:: To-do item ::
Within the listing below, locate all lines containing the word "İletişimin". Copy each one.

:: Provided records ::
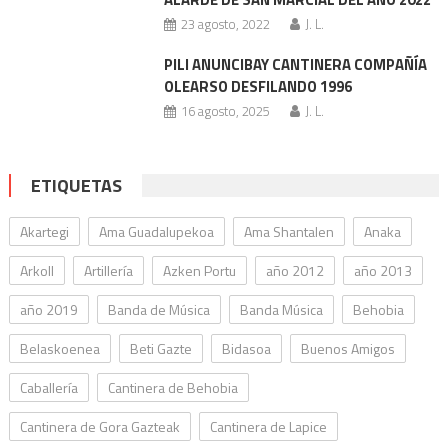
23 agosto, 2022
J. L.
PILI ANUNCIBAY CANTINERA COMPAÑÍA
OLEARSO DESFILANDO 1996
16 agosto, 2025
J. L.
ETIQUETAS
Akartegi
Ama Guadalupekoa
Ama Shantalen
Anaka
Arkoll
Artillería
Azken Portu
año 2012
año 2013
año 2019
Banda de Música
Banda Música
Behobia
Belaskoenea
Beti Gazte
Bidasoa
Buenos Amigos
Caballería
Cantinera de Behobia
Cantinera de Gora Gazteak
Cantinera de Lapice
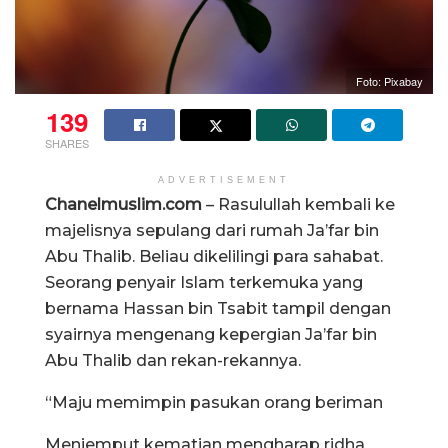
Foto: Pixabay
139
SHARES
ADVERTISEMENT
Chanelmuslim.com
– Rasulullah kembali ke
majelisnya sepulang dari rumah Ja’far bin
Abu Thalib. Beliau dikelilingi para sahabat.
Seorang penyair Islam terkemuka yang
bernama Hassan bin Tsabit tampil dengan
syairnya mengenang kepergian Ja’far bin
Abu Thalib dan rekan-rekannya.
“Maju memimpin pasukan orang beriman
Menjemput kematian mengharap ridha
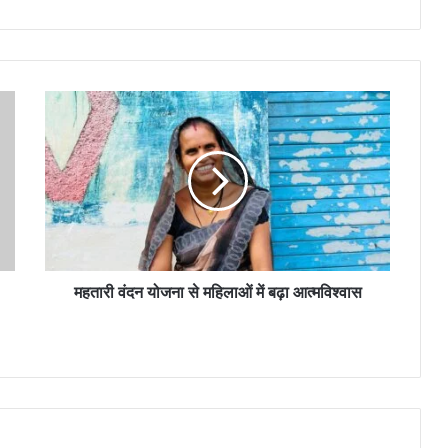
महतारी
वंदन
योजना
से
महिलाओं
में
बढ़ा
आत्मविश्वास
महतारी वंदन योजना से महिलाओं में बढ़ा आत्मविश्वास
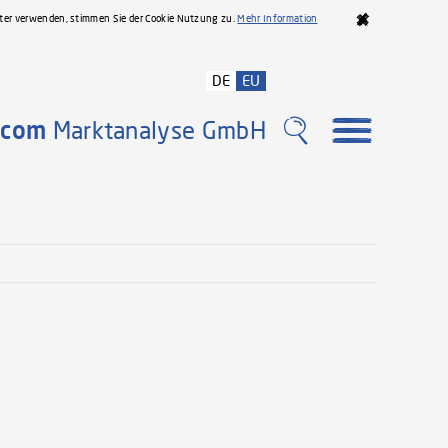
iter verwenden, stimmen Sie der Cookie Nutzung zu.
Mehr Information
DE
EU
com
Marktanalyse GmbH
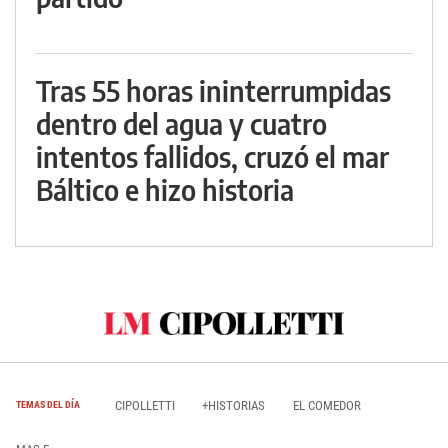
Tras 55 horas ininterrumpidas
dentro del agua y cuatro
intentos fallidos, cruzó el mar
Báltico e hizo historia
CIPOLLETTI
+HISTORIAS
EL COMEDOR
TEMAS DEL DÍA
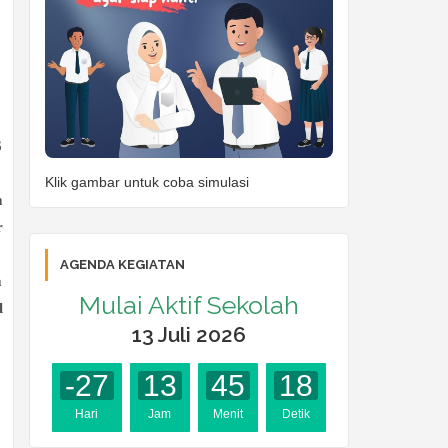
6
Klik gambar untuk coba simulasi
m
r
AGENDA KEGIATAN
a
Mulai Aktif Sekolah
l
13 Juli 2026
-27
13
45
18
Hari
Jam
Menit
Detik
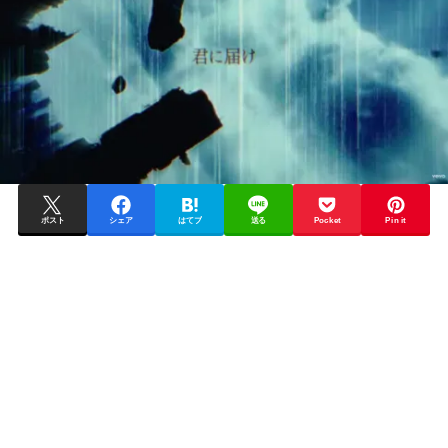
ポスト
シェア
はてブ
送る
Pocket
Pin it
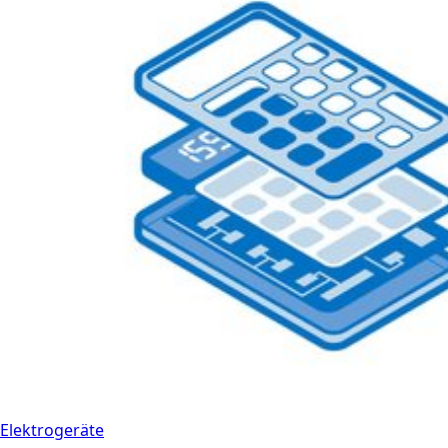
Elektrogeräte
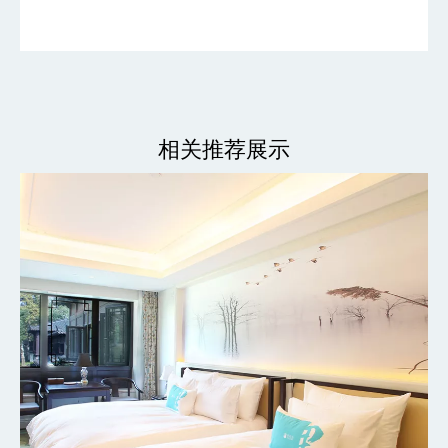
相关推荐展示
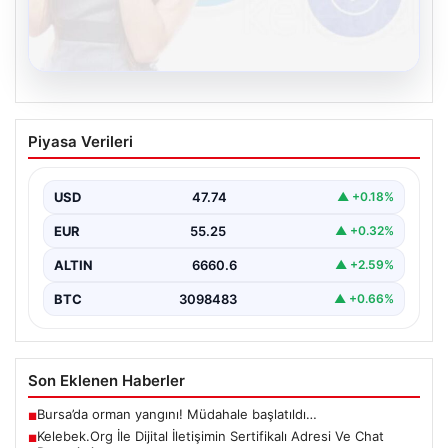
08.08.2026
Kelebek.Org İle Dijital İletişimin
Piyasa Verileri
Sertifikalı Adresi Ve Chat Deneyimi
İnternet dünyasında kullanıcıların güvenli bir şekilde
irtibat sağlaması ciddi bir hassasiyet barındırmaktadır.
USD
47.74
▲ +0.18%
Güncel olarak…
EUR
55.25
▲ +0.32%
ALTIN
6660.6
▲ +2.59%
BTC
3098483
▲ +0.66%
Son Eklenen Haberler
Bursa’da orman yangını! Müdahale başlatıldı…
■
Kelebek.Org İle Dijital İletişimin Sertifikalı Adresi Ve Chat
■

:: Solution to the problem ::
Kelebek.Org İle Dijital İletişimin
Kelebek.Org İle Dijital İletişimin Sertifikalı Adresi Ve Chat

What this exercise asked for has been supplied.